Financial Choices for Millennials
Debt Repayment or Savings
When deciding between paying off debt or saving, the simplest approach is to establish an emergency fund first. After that, it largely depends on your specific situation. Paying off high-interest debt can be viewed as getting an immediate return on investment. Your choice on whether to prioritize debt repayment over savings should be based on the interest rates on your debts compared to potential returns from investments. Experts recommend an emergency fund of three to six months’ worth of living expenses before focusing on debt repayment.
401(k) or Roth IRA
Ideally, you should consider both options if possible. In times of financial difficulty, start with your employer’s 401(k) plan. A 401(k) allows you to contribute pre-tax income, with the money growing tax-deferred until retirement, when you will pay taxes on withdrawals.

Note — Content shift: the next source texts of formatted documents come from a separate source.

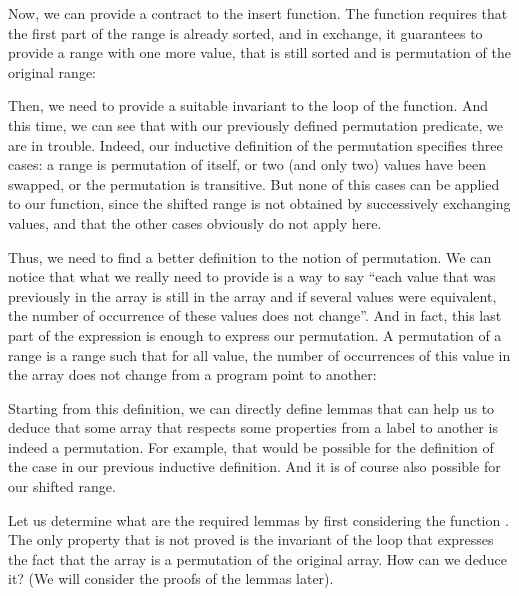 


Now, we can provide a contract to the insert function. The function requires
that the first part of the range is already sorted, and in exchange, it
guarantees to provide a range with one more value, that is still sorted and
is permutation of the original range:






Then, we need to provide a suitable invariant to the loop of the
 function. And this time, we can see that with our
previously defined permutation predicate, we are in trouble.
Indeed, our inductive definition of the permutation specifies three cases: a
range is permutation of itself, or two (and only two) values have been swapped,
or the permutation is transitive. But none of this cases can be applied to our 
 function, since the shifted range is not obtained by
successively exchanging values, and that the other cases obviously do not apply
here.



Thus, we need to find a better definition to the notion of permutation. We can
notice that what we really need to provide is a way to say ``each value that
was previously in the array is still in the array and if several values were
equivalent, the number of occurrence of these values does not change''. And in
fact, this last part of the expression is enough to express our permutation.
A permutation of a range is a range such that for all value, the number of
occurrences of this value in the array does not change from a program point to
another:






Starting from this definition, we can directly define lemmas that can help us
to deduce that some array that respects some properties from a label to another
is indeed a permutation. For example, that would be possible for the definition
of the case  in our previous inductive definition. And it is
of course also possible for our shifted range.




Let us determine what are the required lemmas by first considering the function
. The only property that is not proved is the invariant
of the loop that expresses the fact that the array is a permutation of the
original array. How can we deduce it? (We will consider the proofs of the lemmas
later).




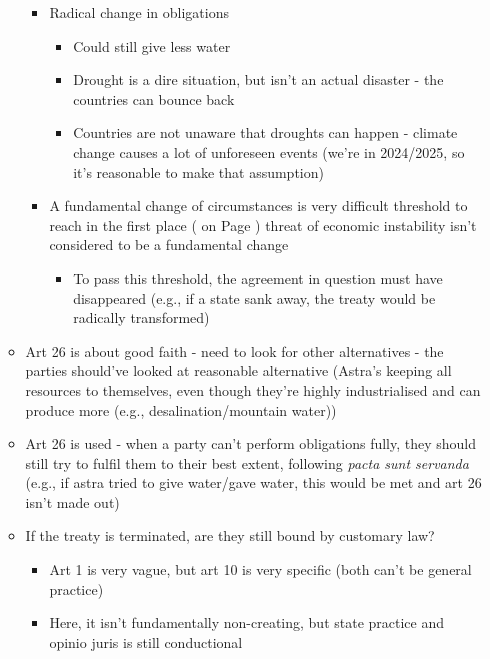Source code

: \begin{itemize}
\begin{itemize}
\begin{itemize}
\begin{itemize}
            \end{itemize}
            \item Radical change in obligations
            \begin{itemize}
                \item Could still give less water
                \item Drought is a dire situation, but isn't an actual disaster - the countries can bounce back
                \item Countries are not unaware that droughts can happen - climate change causes a lot of unforeseen events (we're in 2024/2025, so it's reasonable to make that assumption)                
            \end{itemize}
            \item A fundamental change of circumstances is very difficult threshold to reach in the first place ( on Page \pageref{case:UK v Norway Fisheries}) threat of economic instability isn't considered to be a fundamental change
            \begin{itemize}
                \item To pass this threshold, the agreement in question must have disappeared (e.g., if a state sank away, the treaty would be radically transformed)
            \end{itemize}
        \end{itemize}
        \item Art 26 is about good faith - need to look for other alternatives - the parties should've looked at reasonable alternative (Astra's keeping all resources to themselves, even though they're highly industrialised and can produce more (e.g., desalination/mountain water))
        \item Art 26 is used - when a party can't perform obligations fully, they should still try to fulfil them to their best extent, following \textit{pacta sunt servanda} (e.g., if astra tried to give water/gave water, this would be met and art 26 isn't made out)
        \item If the treaty is terminated, are they still bound by customary law?
        \begin{itemize}
            \item Art 1 is very vague, but art 10 is very specific (both can't be general practice)
            \item Here, it isn't fundamentally non-creating, but state practice and opinio juris is still conductional

\end{itemize}
\end{itemize}
\end{itemize}

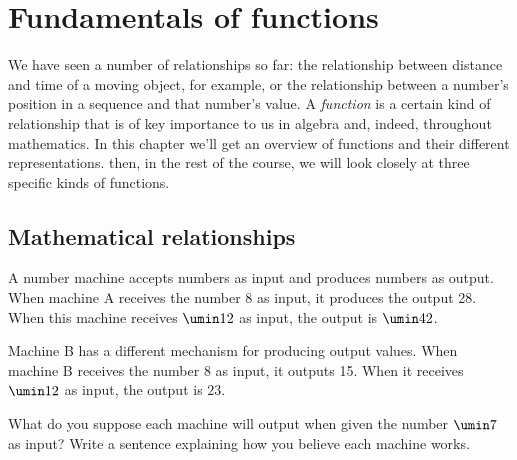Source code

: \chapter{Fundamentals of functions}
\label{ch:functions}



We have seen a number of relationships so far: the relationship between distance and time of a moving object, for example, or the relationship between a number's position in a sequence and that number's value. A \textit{function} is a certain kind of relationship that is of key importance to us in algebra and, indeed, throughout mathematics. In this chapter we'll get an overview of functions and their different representations. then, in the rest of the course, we will look closely at three specific kinds of functions.

\section{Mathematical relationships}
\label{sec:mathrelationships}


\begin{boxexplore}
A number machine accepts numbers as input and produces numbers as output. When machine A receives the number 8 as input, it produces the output 28. When this machine receives $\umin12$ as input, the output is $\umin42$.

Machine B has a different mechanism for producing output values. When machine B receives the number 8 as input, it outputs 15. When it receives $\umin12$ as input, the output is $23$.

What do you suppose each machine will output when given the number $\umin7$ as input? Write a sentence explaining how you believe each machine works.
\end{boxexplore} %

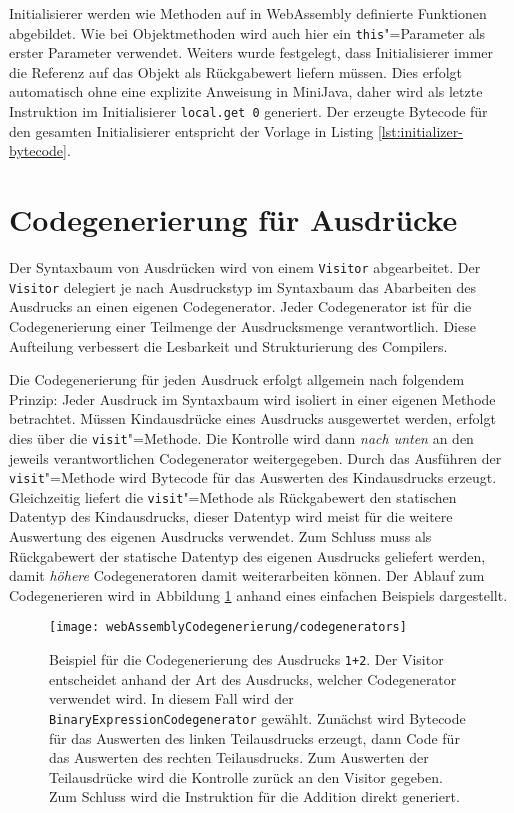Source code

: Initialisierer werden wie Methoden auf in WebAssembly definierte Funktionen abgebildet. Wie bei Objektmethoden wird auch hier ein \lstinline{this}"=Parameter als erster Parameter verwendet. Weiters wurde festgelegt, dass Initialisierer immer die Referenz auf das Objekt als Rückgabewert liefern müssen. Dies erfolgt automatisch ohne eine explizite Anweisung in MiniJava, daher wird als letzte Instruktion im Initialisierer \lstinline{local.get 0} generiert. Der erzeugte Bytecode für den gesamten Initialisierer entspricht der Vorlage in Listing \ref{lst:initializer-bytecode}.

\pagebreak


\section{Codegenerierung für Ausdrücke}
\label{sec:Codegenerierung-für-Ausdrücke}

Der Syntaxbaum von Ausdrücken wird von einem \lstinline{Visitor} abgearbeitet. Der \lstinline{Visitor} delegiert je nach Ausdruckstyp im Syntaxbaum das Abarbeiten des Ausdrucks an einen eigenen Codegenerator. Jeder Codegenerator ist für die Codegenerierung einer Teilmenge der Ausdrucksmenge verantwortlich. Diese Aufteilung verbessert die Lesbarkeit und Strukturierung des Compilers.

Die Codegenerierung für jeden Ausdruck erfolgt allgemein nach folgendem Prinzip: Jeder Ausdruck im Syntaxbaum wird isoliert in einer eigenen Methode betrachtet. Müssen Kindausdrücke eines Ausdrucks ausgewertet werden, erfolgt dies über die \lstinline{visit}"=Methode. Die Kontrolle wird dann \emph{nach unten} an den jeweils verantwortlichen Codegenerator weitergegeben. Durch das Ausführen der \lstinline{visit}"=Methode wird Bytecode für das Auswerten des Kindausdrucks erzeugt. Gleichzeitig liefert die \lstinline{visit}"=Methode als Rückgabewert den statischen Datentyp des Kindausdrucks, dieser Datentyp wird meist für die weitere Auswertung des eigenen Ausdrucks verwendet. Zum Schluss muss als Rückgabewert der statische Datentyp des eigenen Ausdrucks geliefert werden, damit \emph{höhere} Codegeneratoren damit weiterarbeiten können. Der Ablauf zum Codegenerieren wird in Abbildung \ref{fig:codegenerators} anhand eines einfachen Beispiels dargestellt.

\begin{figure}
    \centering
    \texttt{[image: webAssemblyCodegenerierung/codegenerators]}
    \caption{Beispiel für die Codegenerierung des Ausdrucks \lstinline{1+2}. Der Visitor entscheidet anhand der Art des Ausdrucks, welcher Codegenerator verwendet wird. In diesem Fall wird der \lstinline{BinaryExpressionCodegenerator} gewählt. Zunächst wird Bytecode für das Auswerten des linken Teilausdrucks erzeugt, dann Code für das Auswerten des rechten Teilausdrucks. Zum Auswerten der Teilausdrücke wird die Kontrolle zurück an den Visitor gegeben. Zum Schluss wird die Instruktion für die Addition direkt generiert.}
    \label{fig:codegenerators}
\end{figure}

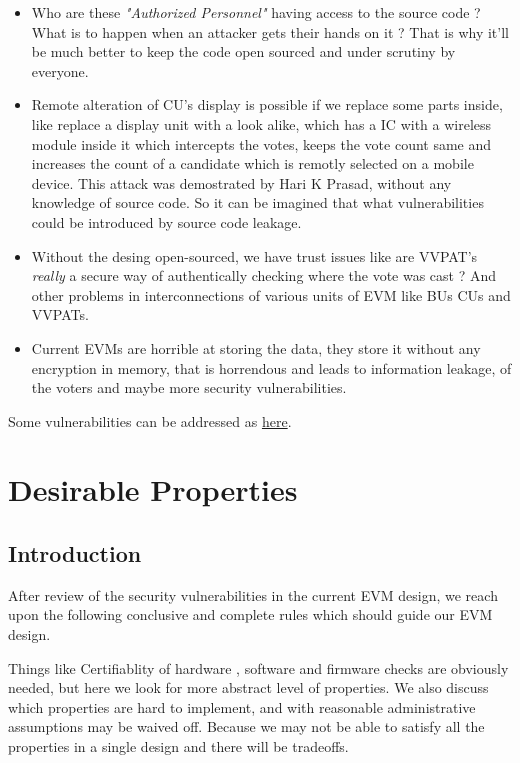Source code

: \documentclass[12pt]{report}
\begin{document}
\begin{itemize}
  \label{sec:surv}
  \item Who are these \textit{"Authorized Personnel"} having access to the source code ? What is to happen when an attacker gets their hands on it ? That is why it'll be much better to keep the code open sourced and under scrutiny by everyone. 

  \item Remote alteration of CU's display is possible if we replace some parts inside, like replace a display unit with a look alike, which has a IC with a wireless module inside it which intercepts the votes, keeps the vote count same and increases the count of a candidate which is remotly selected on a mobile device.
  This attack was demostrated by Hari K Prasad, without any knowledge of source code. So it can be imagined that what vulnerabilities could be introduced by source code leakage.

  \item Without the desing open-sourced, we have trust issues like are VVPAT's \textit{really} a secure way of authentically checking where the vote was cast ? And other problems in interconnections of various units of EVM like BUs CUs and VVPATs. 

  \item Current EVMs are horrible at storing the data, they store it without any encryption in memory, that is horrendous and leads to information leakage, of the voters and maybe more security vulnerabilities.
\end{itemize}
Some vulnerabilities can be addressed as \hyperref[sec:addr]{here}.

\chapter{Desirable Properties}
\section{Introduction}
After review of the security vulnerabilities in the current EVM design, we reach upon the following conclusive and complete rules which should guide our EVM design.

Things like Certifiablity of hardware , software and firmware checks are obviously needed, but here we look for more abstract level of properties.
We also discuss which properties are hard to implement, and with reasonable administrative assumptions may be waived off. Because we may not be able to satisfy all the properties in a single design and there will be tradeoffs.
\end{document}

Alternatively, a Roth IRA, which you can set up independently, uses after-tax dollars and grows tax-free. You can withdraw your original contributions at any time without penalty or interest. For 2013, you could contribute up to $5,500 to a Roth IRA if your adjusted gross income was below $112,000 (single) or $178,000 (married). Contributions decrease if your income exceeds these amounts, and you cannot contribute if your income is above $127,000 (single) or $188,000 (married). Ideally, consider contributing to both plans.
Buy or Rent
Conventional wisdom often suggests that renting is better for millennials. However, the right choice depends on your situation. There is no universal solution; what worked for others may not work for you. Avoid the pressure to buy just because it was traditionally seen as part of the American Dream. For millennials, flexibility is more crucial. Think about how long you intend to stay in one place. Staying flexible can help you seize job opportunities without being tied down by homeownership.
Personal finance experts have noted that millennials like you understand that homeownership isn’t necessarily part of the modern American Dream. They emphasize the importance of staying adaptable to take advantage of better job opportunities as needed.